In Chapter 12, Karakanta, Przybyl and Teich explore variation in translation with probabilistic language models in a strenuous effort to show features of translationese and interpretese by which translation can be distinguished from comparable original texts and speech from English to German and English to Spanish. By using relative entropy methods of model quality assessment and visualisation with word clouds and using the EuroParl family corpus, the analysis signifies fundamental differences in typical words between original and non-originals as well as translation modes at the lexical and grammatical levels. Moreover, they profess that their approach “is not biased towards particular linguistic features” (p. 318-319). Written by Graen and Volk, Chapter 13 sheds light on binomial adverbs in Germanic and Romance languages. They circumscribe their study to binomials, which are co-ordinations of two adverbial constituents. The authors use a small manually annotated corpus to reach an overview as well as a large and tagged corpus in 16 languages for their large-scale analysis. They conclude that automatic ranking is a good and reliable way to identify the binomials.

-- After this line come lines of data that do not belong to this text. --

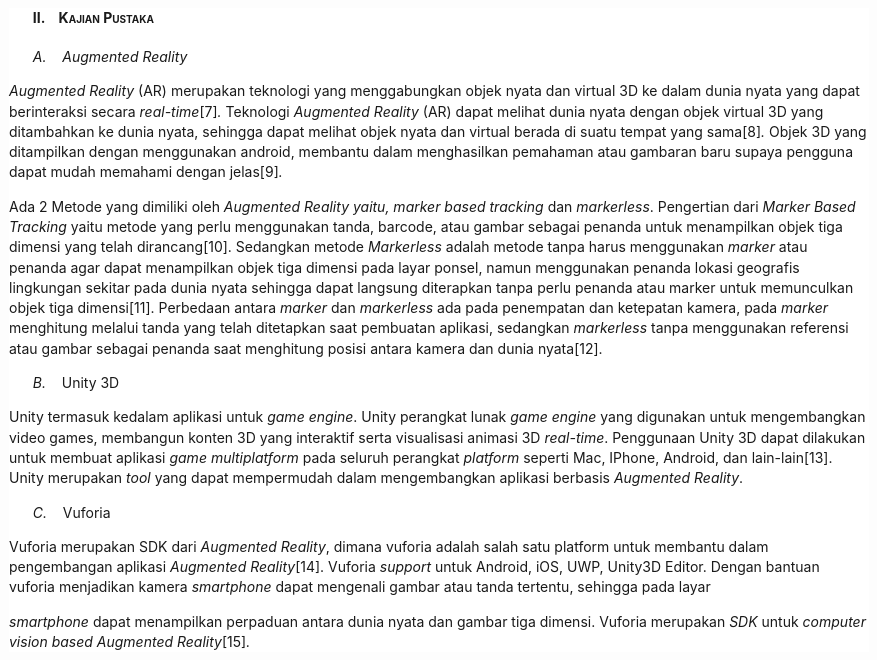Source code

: <ul style="list-style:none;"><li>
<h4><a name="bookmark4"></a><span class="font7"><a name="bookmark5"></a>II.</span><span class="font7" style="font-variant:small-caps;"> &nbsp;&nbsp;&nbsp;Kajian Pustaka</span></h4></li></ul>
<ul style="list-style:none;"><li>
<p><span class="font7" style="font-style:italic;">A. &nbsp;&nbsp;&nbsp;Augmented Reality</span></p></li></ul>
<p><span class="font7" style="font-style:italic;">Augmented Reality</span><span class="font7"> (AR) merupakan teknologi yang menggabungkan objek nyata dan virtual 3D ke dalam dunia nyata yang dapat berinteraksi secara </span><span class="font7" style="font-style:italic;">real-time</span><span class="font7">[7]</span><span class="font7" style="font-style:italic;">.</span><span class="font7"> Teknologi </span><span class="font7" style="font-style:italic;">Augmented Reality</span><span class="font7"> (AR) dapat melihat dunia nyata dengan objek virtual 3D yang ditambahkan ke dunia nyata, sehingga dapat melihat objek nyata dan virtual berada di suatu tempat yang sama[8]</span><span class="font7" style="font-style:italic;">.</span><span class="font7"> Objek 3D yang ditampilkan dengan menggunakan android, membantu dalam menghasilkan pemahaman atau gambaran baru supaya pengguna dapat mudah memahami dengan jelas[9]</span><span class="font7" style="font-style:italic;">.</span></p>
<p><span class="font7">Ada 2 Metode yang dimiliki oleh </span><span class="font7" style="font-style:italic;">Augmented Reality yaitu, marker based tracking</span><span class="font7"> dan </span><span class="font7" style="font-style:italic;">markerless</span><span class="font7">. Pengertian dari </span><span class="font7" style="font-style:italic;">Marker Based Tracking</span><span class="font7"> yaitu metode yang perlu menggunakan tanda, barcode, atau gambar sebagai penanda untuk menampilkan objek tiga dimensi yang telah dirancang[10]. Sedangkan metode </span><span class="font7" style="font-style:italic;">Markerless</span><span class="font7"> adalah metode tanpa harus menggunakan </span><span class="font7" style="font-style:italic;">marker</span><span class="font7"> atau penanda agar dapat menampilkan objek tiga dimensi pada layar ponsel, namun menggunakan penanda lokasi geografis lingkungan sekitar pada dunia nyata sehingga dapat langsung diterapkan tanpa perlu penanda atau marker untuk memunculkan objek tiga dimensi[11]. Perbedaan antara </span><span class="font7" style="font-style:italic;">marker</span><span class="font7"> dan </span><span class="font7" style="font-style:italic;">markerless</span><span class="font7"> ada pada penempatan dan ketepatan kamera, pada </span><span class="font7" style="font-style:italic;">marker</span><span class="font7"> menghitung melalui tanda yang telah ditetapkan saat pembuatan aplikasi, sedangkan </span><span class="font7" style="font-style:italic;">markerless </span><span class="font7">tanpa menggunakan referensi atau gambar sebagai penanda saat menghitung posisi antara kamera dan dunia nyata[12].</span></p>
<ul style="list-style:none;"><li>
<p><span class="font7" style="font-style:italic;">B.</span><span class="font7"> &nbsp;&nbsp;&nbsp;Unity 3D</span></p></li></ul>
<p><span class="font7">Unity termasuk kedalam aplikasi untuk </span><span class="font7" style="font-style:italic;">game engine</span><span class="font7">. Unity perangkat lunak </span><span class="font7" style="font-style:italic;">game engine</span><span class="font7"> yang digunakan untuk mengembangkan video games, membangun konten 3D yang interaktif serta visualisasi animasi 3D </span><span class="font7" style="font-style:italic;">real-time</span><span class="font7">. Penggunaan Unity 3D dapat dilakukan untuk membuat aplikasi </span><span class="font7" style="font-style:italic;">game multiplatform</span><span class="font7"> pada seluruh perangkat </span><span class="font7" style="font-style:italic;">platform</span><span class="font7"> seperti Mac, IPhone, Android, dan lain-lain[13]. Unity merupakan </span><span class="font7" style="font-style:italic;">tool</span><span class="font7"> yang dapat mempermudah dalam mengembangkan aplikasi berbasis </span><span class="font7" style="font-style:italic;">Augmented Reality</span><span class="font7">.</span></p>
<ul style="list-style:none;"><li>
<p><span class="font7" style="font-style:italic;">C.</span><span class="font7"> &nbsp;&nbsp;&nbsp;Vuforia</span></p></li></ul>
<p><span class="font7">Vuforia merupakan SDK dari </span><span class="font7" style="font-style:italic;">Augmented Reality</span><span class="font7">, dimana vuforia adalah salah satu platform untuk membantu dalam pengembangan aplikasi </span><span class="font7" style="font-style:italic;">Augmented Reality</span><span class="font7">[14]. Vuforia </span><span class="font7" style="font-style:italic;">support</span><span class="font7"> untuk Android, iOS, UWP, Unity3D Editor. Dengan bantuan vuforia menjadikan kamera </span><span class="font7" style="font-style:italic;">smartphone</span><span class="font7"> dapat mengenali gambar atau tanda tertentu, sehingga pada layar</span></p>
<p><span class="font7" style="font-style:italic;">smartphone</span><span class="font7"> dapat menampilkan perpaduan antara dunia nyata dan gambar tiga dimensi. Vuforia merupakan </span><span class="font7" style="font-style:italic;">SDK</span><span class="font7"> untuk </span><span class="font7" style="font-style:italic;">computer vision based Augmented Reality</span><span class="font7">[15]</span><span class="font7" style="font-style:italic;">.</span></p>
<ul style="list-style:none;"><li>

This invaluable book deserves appreciation for many reasons. First and foremost, it presents cutting edge advances and technologies in Corpus Linguistics and Translation Studies with a designated focus on tools in the digital age. Indeed, it contributes to the existing literature and provides the reader with invaluable information about corpora and translation, both theoretically and technologically. Moreover, the authors of this stimulating book have been successful in concretising their full-fledged efforts in consolidating a lineup of high profile and eminent researchers from a wide range of geographical contexts to write chapters, running the gamut from corpus resource tools to coming of age corpus-based studies and explorations in the digital age. In the same degree, one is struck by the pleasant equilibrium shaped between theory and practice across the book as the ensemble of chapters constitute a unified whole with curated and skillfully designed topics written by expert researchers. In addition, kudos must be given to the quality of the print, which makes the book at hand an enjoyable one to read.

For all its particular strengths, this outstanding book is not devoid of draconian shortcomings. One criticism to level concerns the definition of comparable corpora. The authors endorse the claim that comparable corpora have to be subsumed under the category of multi and/or bilingual corpora (p. 3). This definition is correct to some extent, but not complete. It must be mentioned that comparable corpora can be either monolingual, bilingual or multilingual (Dash and Arulmozi 2018). Another downside of the book are some typos detected in the introduction. It claims to be a highly advanced and vigorously edited book, so one should not see typos of two repetitions of words such as “which uses a uses a” (p. 9). Another contentious issue to level is the definition of intermodal corpora (p. 32). It seems that the author has mistaken intermodal corpora for multidirectional parallel corpora. By definition, a multidirectional parallel corpus is a collection of parallel texts that allows for translation between multiple languages (McEnery and Xiao 2007). However, intermodal corpora contain texts of different modes including written (translation) and spoken (interpretation). The authors of the first chapter have been seemingly confused in their definitions.

These shortcomings will not detract from the positive points of this book. Although this skillfully designed book is a sound guide to the field and the competent reader will find it constructive to read from cover to cover, its content has been designed in such a way that the novice reader will not be able to garner much benefit. As a result, this book is a good fit for the college minded and seasoned readers, and will not create a wide-ranging readership.